YOUR OBJECTIVE → Copy out the lines below word for word. Start at the line that contains "краеугольный камень, придающий" and stop after the line that contains "сметающий всё ненастоящее, имитирующее, дует".

RECORDS SHOWN →

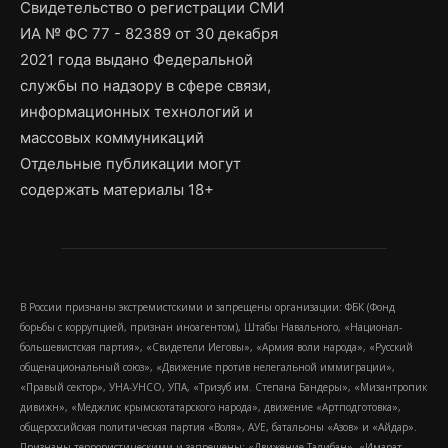
Свидетельство о регистрации СМИ
ИА № ФС 77 - 82389 от 30 декабря
2021 года выдано Федеральной
службы по надзору в сфере связи,
информационных технологий и
массовых коммуникаций
Отдельные публикации могут
содержать материалы 18+
В России признаны экстремистскими и запрещены организации: ФБК (Фонд
борьбы с коррупцией, признан иноагентом), Штабы Навального, «Национал-
большевистская партия», «Свидетели Иеговы», «Армия воли народа», «Русский
общенациональный союз», «Движение против нелегальной иммиграции»,
«Правый сектор», УНА-УНСО, УПА, «Тризуб им. Степана Бандеры», «Мизантропик
дивижн», «Меджлис крымскотатарского народа», движение «Артподготовка»,
общероссийская политическая партия «Воля», АУЕ, батальоны «Азов» и «Айдар».
Признаны террористическими и запрещены: «Движение Талибан», «Имарат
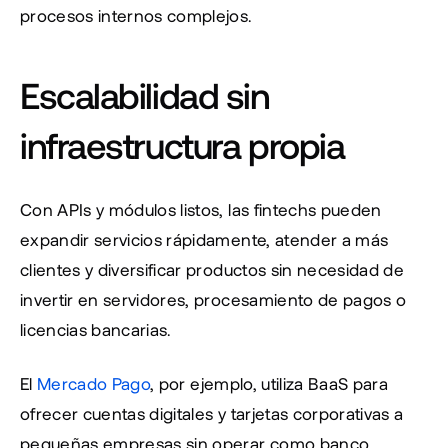
procesos internos complejos.
Escalabilidad sin 
infraestructura propia 
Con APIs y módulos listos, las fintechs pueden 
expandir servicios rápidamente, atender a más 
clientes y diversificar productos sin necesidad de 
invertir en servidores, procesamiento de pagos o 
licencias bancarias.
El 
Mercado Pago
, por ejemplo, utiliza BaaS para 
ofrecer cuentas digitales y tarjetas corporativas a 
pequeñas empresas sin operar como banco 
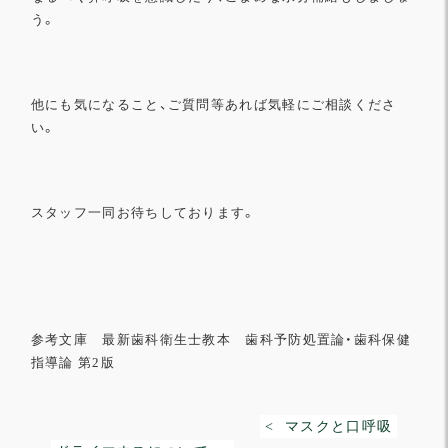
う。
他にも気になること、ご質問等あれば気軽にご相談くださ
い。
スタッフ一同お待ちしております。
参考文庫 最新歯科衛生士教本
歯科予防処置論・歯科保健
指導論
第
2
版
< マスクと口呼吸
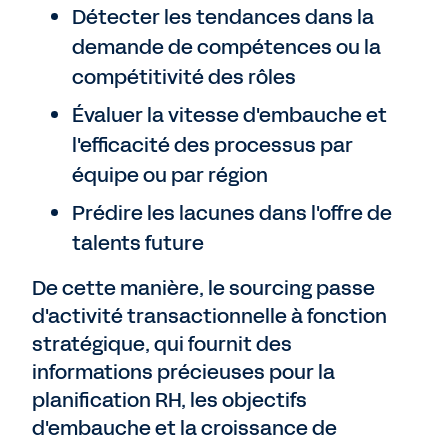
Détecter les tendances dans la
demande de compétences ou la
compétitivité des rôles
Évaluer la vitesse d'embauche et
l'efficacité des processus par
équipe ou par région
Prédire les lacunes dans l'offre de
talents future
De cette manière, le sourcing passe
d'activité transactionnelle à fonction
stratégique, qui fournit des
informations précieuses pour la
planification RH, les objectifs
d'embauche et la
croissance de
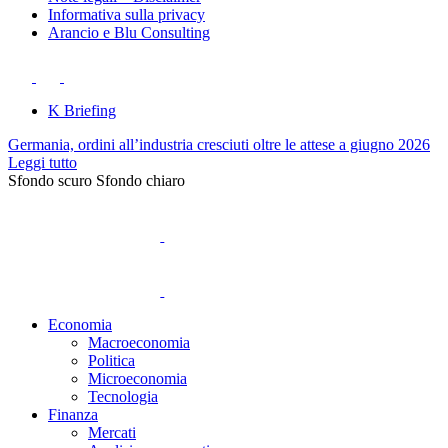
Informativa sulla privacy
Arancio e Blu Consulting
K Briefing
Germania, ordini all’industria cresciuti oltre le attese a giugno 2026
Leggi tutto
Sfondo scuro
Sfondo chiaro
Economia
Macroeconomia
Politica
Microeconomia
Tecnologia
Finanza
Mercati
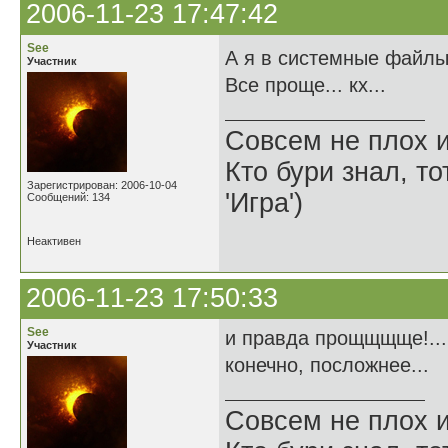
2006-11-23 17:47:42
See
А я в системные файлы 
Участник
Все проще... кх...
Совсем не плох и
Кто бури знал, то
Зарегистрирован: 2006-10-04
'Игра')
Сообщений: 134
Неактивен
2006-11-23 17:50:33
See
и правда прощщщще!... 
Участник
конечно, посложнее...
Совсем не плох и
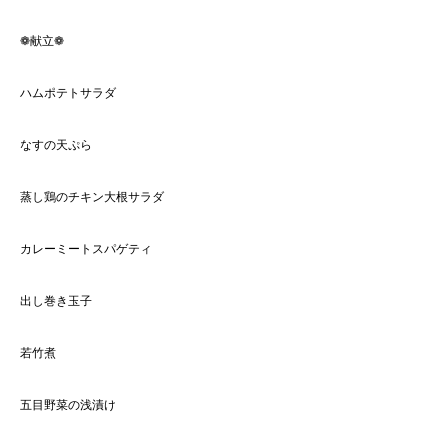
❁献立❁
ハムポテトサラダ
なすの天ぷら
蒸し鶏のチキン大根サラダ
カレーミートスパゲティ
出し巻き玉子
若竹煮
五目野菜の浅漬け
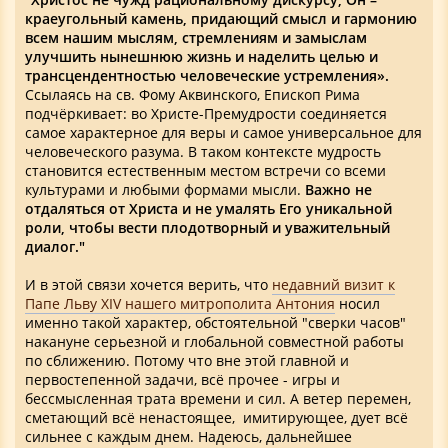
краеугольный камень, придающий смысл и гармонию
всем нашим мыслям, стремлениям и замыслам
улучшить нынешнюю жизнь и наделить целью и
трансцендентностью человеческие устремления».
Ссылаясь на св. Фому Аквинского, Епископ Рима
подчёркивает: во Христе-Премудрости соединяется
самое характерное для веры и самое универсальное для
человеческого разума. В таком контексте мудрость
становится естественным местом встречи со всеми
культурами и любыми формами мысли.
Важно не
отдаляться от Христа и не умалять Его уникальной
роли, чтобы вести плодотворный и уважительный
диалог."
И в этой связи хочется верить, что
недавний визит к
Папе Льву XIV нашего митрополита Антония
носил
именно такой характер, обстоятельной "сверки часов"
накануне серьезной и глобальной совместной работы
по сближению. Потому что вне этой главной и
первостепенной задачи, всё прочее - игры и
бессмысленная трата времени и сил. А ветер перемен,
сметающий всё ненастоящее, имитирующее, дует всё
сильнее с каждым днем. Надеюсь, дальнейшее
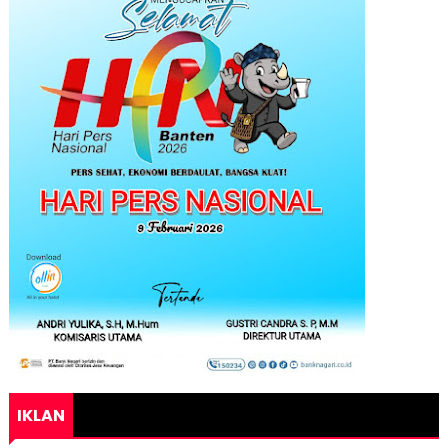
IKLAN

THE COMPLETED TASK →
краеугольный камень, придающий смысл и гармонию
всем нашим мыслям, стремлениям и замыслам
улучшить нынешнюю жизнь и наделить целью и
трансцендентностью человеческие устремления».
Ссылаясь на св. Фому Аквинского, Епископ Рима
подчёркивает: во Христе-Премудрости соединяется
самое характерное для веры и самое универсальное для
человеческого разума. В таком контексте мудрость
становится естественным местом встречи со всеми
культурами и любыми формами мысли.
Важно не
отдаляться от Христа и не умалять Его уникальной
роли, чтобы вести плодотворный и уважительный
диалог."
И в этой связи хочется верить, что
недавний визит к
Папе Льву XIV нашего митрополита Антония
носил
именно такой характер, обстоятельной "сверки часов"
накануне серьезной и глобальной совместной работы
по сближению. Потому что вне этой главной и
первостепенной задачи, всё прочее - игры и
бессмысленная трата времени и сил. А ветер перемен,
сметающий всё ненастоящее, имитирующее, дует всё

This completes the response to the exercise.